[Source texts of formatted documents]
----
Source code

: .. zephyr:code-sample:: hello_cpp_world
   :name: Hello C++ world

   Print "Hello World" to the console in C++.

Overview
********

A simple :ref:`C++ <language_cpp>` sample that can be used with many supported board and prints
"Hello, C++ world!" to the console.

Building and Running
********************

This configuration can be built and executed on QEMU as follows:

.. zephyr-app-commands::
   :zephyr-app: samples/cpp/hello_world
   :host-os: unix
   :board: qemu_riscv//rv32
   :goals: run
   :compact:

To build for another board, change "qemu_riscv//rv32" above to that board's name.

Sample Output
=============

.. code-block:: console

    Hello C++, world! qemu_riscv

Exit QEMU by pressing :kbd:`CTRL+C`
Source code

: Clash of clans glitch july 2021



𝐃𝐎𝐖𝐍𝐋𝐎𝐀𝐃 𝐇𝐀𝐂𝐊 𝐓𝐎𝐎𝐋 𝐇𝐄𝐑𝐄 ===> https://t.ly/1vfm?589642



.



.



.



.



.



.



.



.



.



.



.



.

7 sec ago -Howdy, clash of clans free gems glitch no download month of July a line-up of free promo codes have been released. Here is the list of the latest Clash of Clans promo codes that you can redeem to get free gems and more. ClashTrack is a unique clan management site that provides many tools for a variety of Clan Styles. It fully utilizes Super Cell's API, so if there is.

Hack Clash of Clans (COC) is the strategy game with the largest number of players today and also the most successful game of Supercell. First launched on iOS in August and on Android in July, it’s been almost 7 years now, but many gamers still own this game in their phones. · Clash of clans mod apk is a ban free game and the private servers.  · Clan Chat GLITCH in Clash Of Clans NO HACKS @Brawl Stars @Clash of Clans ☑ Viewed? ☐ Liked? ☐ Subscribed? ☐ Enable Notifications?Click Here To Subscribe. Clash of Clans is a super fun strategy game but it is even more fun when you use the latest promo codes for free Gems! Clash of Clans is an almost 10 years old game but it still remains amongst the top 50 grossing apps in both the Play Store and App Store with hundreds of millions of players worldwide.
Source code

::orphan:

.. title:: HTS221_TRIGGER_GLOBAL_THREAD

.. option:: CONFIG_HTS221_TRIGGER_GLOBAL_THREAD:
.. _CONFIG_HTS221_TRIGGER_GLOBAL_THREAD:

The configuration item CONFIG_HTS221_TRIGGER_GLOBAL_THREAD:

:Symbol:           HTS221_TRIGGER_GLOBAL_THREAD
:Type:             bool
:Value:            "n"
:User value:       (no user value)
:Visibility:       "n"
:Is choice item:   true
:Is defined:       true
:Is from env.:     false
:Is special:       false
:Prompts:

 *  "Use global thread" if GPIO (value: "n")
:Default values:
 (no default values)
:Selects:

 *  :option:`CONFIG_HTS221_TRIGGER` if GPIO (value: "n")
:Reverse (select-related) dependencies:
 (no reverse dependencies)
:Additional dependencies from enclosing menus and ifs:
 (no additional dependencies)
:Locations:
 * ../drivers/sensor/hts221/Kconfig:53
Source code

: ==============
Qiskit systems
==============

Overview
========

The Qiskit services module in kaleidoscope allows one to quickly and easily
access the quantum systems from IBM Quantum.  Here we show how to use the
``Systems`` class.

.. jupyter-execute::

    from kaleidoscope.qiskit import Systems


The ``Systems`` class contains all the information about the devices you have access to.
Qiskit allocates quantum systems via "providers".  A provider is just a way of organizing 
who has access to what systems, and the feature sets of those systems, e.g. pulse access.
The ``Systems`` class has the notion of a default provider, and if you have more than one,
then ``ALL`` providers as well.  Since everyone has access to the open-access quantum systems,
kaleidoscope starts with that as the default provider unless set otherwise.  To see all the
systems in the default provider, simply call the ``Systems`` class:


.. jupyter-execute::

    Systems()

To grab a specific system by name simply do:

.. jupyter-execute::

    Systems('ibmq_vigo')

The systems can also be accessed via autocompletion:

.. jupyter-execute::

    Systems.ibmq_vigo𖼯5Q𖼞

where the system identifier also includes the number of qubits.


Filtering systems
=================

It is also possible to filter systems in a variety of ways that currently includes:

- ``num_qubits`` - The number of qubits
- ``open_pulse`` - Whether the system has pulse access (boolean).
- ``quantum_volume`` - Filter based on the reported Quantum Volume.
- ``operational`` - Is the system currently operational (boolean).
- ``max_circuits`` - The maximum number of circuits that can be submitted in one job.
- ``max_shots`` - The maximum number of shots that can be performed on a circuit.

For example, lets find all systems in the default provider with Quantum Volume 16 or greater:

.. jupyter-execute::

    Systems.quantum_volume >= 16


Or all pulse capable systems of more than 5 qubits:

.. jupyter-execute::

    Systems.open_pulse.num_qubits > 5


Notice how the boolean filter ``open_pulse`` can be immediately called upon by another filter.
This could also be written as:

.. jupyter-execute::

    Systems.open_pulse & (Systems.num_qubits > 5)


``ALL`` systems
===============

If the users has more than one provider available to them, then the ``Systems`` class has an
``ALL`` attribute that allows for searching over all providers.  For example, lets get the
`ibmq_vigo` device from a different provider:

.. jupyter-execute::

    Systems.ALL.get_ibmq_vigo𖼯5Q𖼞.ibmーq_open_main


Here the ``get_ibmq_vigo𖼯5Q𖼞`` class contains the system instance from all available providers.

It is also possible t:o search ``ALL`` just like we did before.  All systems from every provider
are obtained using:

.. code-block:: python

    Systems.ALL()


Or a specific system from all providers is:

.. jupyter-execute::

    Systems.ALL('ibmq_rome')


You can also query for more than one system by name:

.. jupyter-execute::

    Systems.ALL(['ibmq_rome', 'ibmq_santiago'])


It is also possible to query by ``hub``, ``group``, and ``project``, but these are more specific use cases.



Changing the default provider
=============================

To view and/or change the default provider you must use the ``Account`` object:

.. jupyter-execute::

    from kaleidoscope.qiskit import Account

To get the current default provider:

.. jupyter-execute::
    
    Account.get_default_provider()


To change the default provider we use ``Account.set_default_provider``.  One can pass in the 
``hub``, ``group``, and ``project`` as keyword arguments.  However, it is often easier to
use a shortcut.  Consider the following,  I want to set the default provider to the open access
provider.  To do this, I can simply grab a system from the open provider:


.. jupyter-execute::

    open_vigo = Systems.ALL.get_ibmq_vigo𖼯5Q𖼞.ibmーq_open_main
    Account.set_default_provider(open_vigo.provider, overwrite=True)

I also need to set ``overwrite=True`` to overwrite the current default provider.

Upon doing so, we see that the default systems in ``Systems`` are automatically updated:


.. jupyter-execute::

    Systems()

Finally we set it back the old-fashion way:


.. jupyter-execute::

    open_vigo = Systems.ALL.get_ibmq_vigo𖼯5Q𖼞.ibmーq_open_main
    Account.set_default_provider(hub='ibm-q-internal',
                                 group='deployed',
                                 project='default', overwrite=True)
----
• _REQUEST_:
Reproduce the records exactly as they appear.

• _EXPECTED ANSWER_:
Source code

: .. zephyr:code-sample:: hello_cpp_world
   :name: Hello C++ world

   Print "Hello World" to the console in C++.

Overview
********

A simple :ref:`C++ <language_cpp>` sample that can be used with many supported board and prints
"Hello, C++ world!" to the console.

Building and Running
********************

This configuration can be built and executed on QEMU as follows:

.. zephyr-app-commands::
   :zephyr-app: samples/cpp/hello_world
   :host-os: unix
   :board: qemu_riscv//rv32
   :goals: run
   :compact:

To build for another board, change "qemu_riscv//rv32" above to that board's name.

Sample Output
=============

.. code-block:: console

    Hello C++, world! qemu_riscv

Exit QEMU by pressing :kbd:`CTRL+C`
Source code

: Clash of clans glitch july 2021



𝐃𝐎𝐖𝐍𝐋𝐎𝐀𝐃 𝐇𝐀𝐂𝐊 𝐓𝐎𝐎𝐋 𝐇𝐄𝐑𝐄 ===> https://t.ly/1vfm?589642



.



.



.



.



.



.



.



.



.



.



.



.

7 sec ago -Howdy, clash of clans free gems glitch no download month of July a line-up of free promo codes have been released. Here is the list of the latest Clash of Clans promo codes that you can redeem to get free gems and more. ClashTrack is a unique clan management site that provides many tools for a variety of Clan Styles. It fully utilizes Super Cell's API, so if there is.

Hack Clash of Clans (COC) is the strategy game with the largest number of players today and also the most successful game of Supercell. First launched on iOS in August and on Android in July, it’s been almost 7 years now, but many gamers still own this game in their phones. · Clash of clans mod apk is a ban free game and the private servers.  · Clan Chat GLITCH in Clash Of Clans NO HACKS @Brawl Stars @Clash of Clans ☑ Viewed? ☐ Liked? ☐ Subscribed? ☐ Enable Notifications?Click Here To Subscribe. Clash of Clans is a super fun strategy game but it is even more fun when you use the latest promo codes for free Gems! Clash of Clans is an almost 10 years old game but it still remains amongst the top 50 grossing apps in both the Play Store and App Store with hundreds of millions of players worldwide.
Source code

::orphan:

.. title:: HTS221_TRIGGER_GLOBAL_THREAD

.. option:: CONFIG_HTS221_TRIGGER_GLOBAL_THREAD:
.. _CONFIG_HTS221_TRIGGER_GLOBAL_THREAD:

The configuration item CONFIG_HTS221_TRIGGER_GLOBAL_THREAD:

:Symbol:           HTS221_TRIGGER_GLOBAL_THREAD
:Type:             bool
:Value:            "n"
:User value:       (no user value)
:Visibility:       "n"
:Is choice item:   true
:Is defined:       true
:Is from env.:     false
:Is special:       false
:Prompts:

 *  "Use global thread" if GPIO (value: "n")
:Default values:
 (no default values)
:Selects:

 *  :option:`CONFIG_HTS221_TRIGGER` if GPIO (value: "n")
:Reverse (select-related) dependencies:
 (no reverse dependencies)
:Additional dependencies from enclosing menus and ifs:
 (no additional dependencies)
:Locations:
 * ../drivers/sensor/hts221/Kconfig:53
Source code

: ==============
Qiskit systems
==============

Overview
========

The Qiskit services module in kaleidoscope allows one to quickly and easily
access the quantum systems from IBM Quantum.  Here we show how to use the
``Systems`` class.

.. jupyter-execute::

    from kaleidoscope.qiskit import Systems


The ``Systems`` class contains all the information about the devices you have access to.
Qiskit allocates quantum systems via "providers".  A provider is just a way of organizing 
who has access to what systems, and the feature sets of those systems, e.g. pulse access.
The ``Systems`` class has the notion of a default provider, and if you have more than one,
then ``ALL`` providers as well.  Since everyone has access to the open-access quantum systems,
kaleidoscope starts with that as the default provider unless set otherwise.  To see all the
systems in the default provider, simply call the ``Systems`` class:


.. jupyter-execute::

    Systems()

To grab a specific system by name simply do:

.. jupyter-execute::

    Systems('ibmq_vigo')

The systems can also be accessed via autocompletion:

.. jupyter-execute::

    Systems.ibmq_vigo𖼯5Q𖼞

where the system identifier also includes the number of qubits.


Filtering systems
=================

It is also possible to filter systems in a variety of ways that currently includes:

- ``num_qubits`` - The number of qubits
- ``open_pulse`` - Whether the system has pulse access (boolean).
- ``quantum_volume`` - Filter based on the reported Quantum Volume.
- ``operational`` - Is the system currently operational (boolean).
- ``max_circuits`` - The maximum number of circuits that can be submitted in one job.
- ``max_shots`` - The maximum number of shots that can be performed on a circuit.

For example, lets find all systems in the default provider with Quantum Volume 16 or greater:

.. jupyter-execute::

    Systems.quantum_volume >= 16


Or all pulse capable systems of more than 5 qubits:

.. jupyter-execute::

    Systems.open_pulse.num_qubits > 5


Notice how the boolean filter ``open_pulse`` can be immediately called upon by another filter.
This could also be written as:

.. jupyter-execute::

    Systems.open_pulse & (Systems.num_qubits > 5)


``ALL`` systems
===============

If the users has more than one provider available to them, then the ``Systems`` class has an
``ALL`` attribute that allows for searching over all providers.  For example, lets get the
`ibmq_vigo` device from a different provider:

.. jupyter-execute::

    Systems.ALL.get_ibmq_vigo𖼯5Q𖼞.ibmーq_open_main


Here the ``get_ibmq_vigo𖼯5Q𖼞`` class contains the system instance from all available providers.

It is also possible t:o search ``ALL`` just like we did before.  All systems from every provider
are obtained using:

.. code-block:: python

    Systems.ALL()


Or a specific system from all providers is:

.. jupyter-execute::

    Systems.ALL('ibmq_rome')


You can also query for more than one system by name:

.. jupyter-execute::

    Systems.ALL(['ibmq_rome', 'ibmq_santiago'])


It is also possible to query by ``hub``, ``group``, and ``project``, but these are more specific use cases.



Changing the default provider
=============================

To view and/or change the default provider you must use the ``Account`` object:

.. jupyter-execute::

    from kaleidoscope.qiskit import Account

To get the current default provider:

.. jupyter-execute::
    
    Account.get_default_provider()


To change the default provider we use ``Account.set_default_provider``.  One can pass in the 
``hub``, ``group``, and ``project`` as keyword arguments.  However, it is often easier to
use a shortcut.  Consider the following,  I want to set the default provider to the open access
provider.  To do this, I can simply grab a system from the open provider:


.. jupyter-execute::

    open_vigo = Systems.ALL.get_ibmq_vigo𖼯5Q𖼞.ibmーq_open_main
    Account.set_default_provider(open_vigo.provider, overwrite=True)

I also need to set ``overwrite=True`` to overwrite the current default provider.

Upon doing so, we see that the default systems in ``Systems`` are automatically updated:


.. jupyter-execute::

    Systems()

Finally we set it back the old-fashion way:


.. jupyter-execute::

    open_vigo = Systems.ALL.get_ibmq_vigo𖼯5Q𖼞.ibmーq_open_main
    Account.set_default_provider(hub='ibm-q-internal',
                                 group='deployed',
                                 project='default', overwrite=True)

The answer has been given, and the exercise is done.